Exercise brief >>
All lines between the one holding "non-Hodgkin's type, High" and the end of the material below, both ends included, should be restated exactly.

Data shown >>

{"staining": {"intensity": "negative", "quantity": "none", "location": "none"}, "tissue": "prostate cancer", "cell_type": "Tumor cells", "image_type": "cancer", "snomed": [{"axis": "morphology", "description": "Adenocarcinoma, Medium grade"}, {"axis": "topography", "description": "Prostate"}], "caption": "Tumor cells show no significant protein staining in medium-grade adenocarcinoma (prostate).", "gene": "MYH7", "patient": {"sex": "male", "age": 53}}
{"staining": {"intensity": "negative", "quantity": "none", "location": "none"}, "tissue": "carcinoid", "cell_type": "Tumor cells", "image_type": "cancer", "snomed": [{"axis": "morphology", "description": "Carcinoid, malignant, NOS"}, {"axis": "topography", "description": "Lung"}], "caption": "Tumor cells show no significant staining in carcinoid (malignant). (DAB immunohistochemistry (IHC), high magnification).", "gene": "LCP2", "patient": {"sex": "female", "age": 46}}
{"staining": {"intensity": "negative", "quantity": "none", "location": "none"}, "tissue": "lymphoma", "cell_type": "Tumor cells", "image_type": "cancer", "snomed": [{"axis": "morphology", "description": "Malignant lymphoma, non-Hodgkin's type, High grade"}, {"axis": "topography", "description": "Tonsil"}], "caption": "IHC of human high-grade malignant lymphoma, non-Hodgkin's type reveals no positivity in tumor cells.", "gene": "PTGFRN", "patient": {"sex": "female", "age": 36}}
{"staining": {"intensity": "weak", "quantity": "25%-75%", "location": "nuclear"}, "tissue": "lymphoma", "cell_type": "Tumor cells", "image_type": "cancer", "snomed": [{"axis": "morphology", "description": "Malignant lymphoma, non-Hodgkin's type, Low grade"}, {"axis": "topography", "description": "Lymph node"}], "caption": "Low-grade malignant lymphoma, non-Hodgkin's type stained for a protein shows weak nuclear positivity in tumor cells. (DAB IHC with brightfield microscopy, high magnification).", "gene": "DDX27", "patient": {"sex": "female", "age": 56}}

Response for this exercise >>
{"staining": {"intensity": "negative", "quantity": "none", "location": "none"}, "tissue": "lymphoma", "cell_type": "Tumor cells", "image_type": "cancer", "snomed": [{"axis": "morphology", "description": "Malignant lymphoma, non-Hodgkin's type, High grade"}, {"axis": "topography", "description": "Tonsil"}], "caption": "IHC of human high-grade malignant lymphoma, non-Hodgkin's type reveals no positivity in tumor cells.", "gene": "PTGFRN", "patient": {"sex": "female", "age": 36}}
{"staining": {"intensity": "weak", "quantity": "25%-75%", "location": "nuclear"}, "tissue": "lymphoma", "cell_type": "Tumor cells", "image_type": "cancer", "snomed": [{"axis": "morphology", "description": "Malignant lymphoma, non-Hodgkin's type, Low grade"}, {"axis": "topography", "description": "Lymph node"}], "caption": "Low-grade malignant lymphoma, non-Hodgkin's type stained for a protein shows weak nuclear positivity in tumor cells. (DAB IHC with brightfield microscopy, high magnification).", "gene": "DDX27", "patient": {"sex": "female", "age": 56}}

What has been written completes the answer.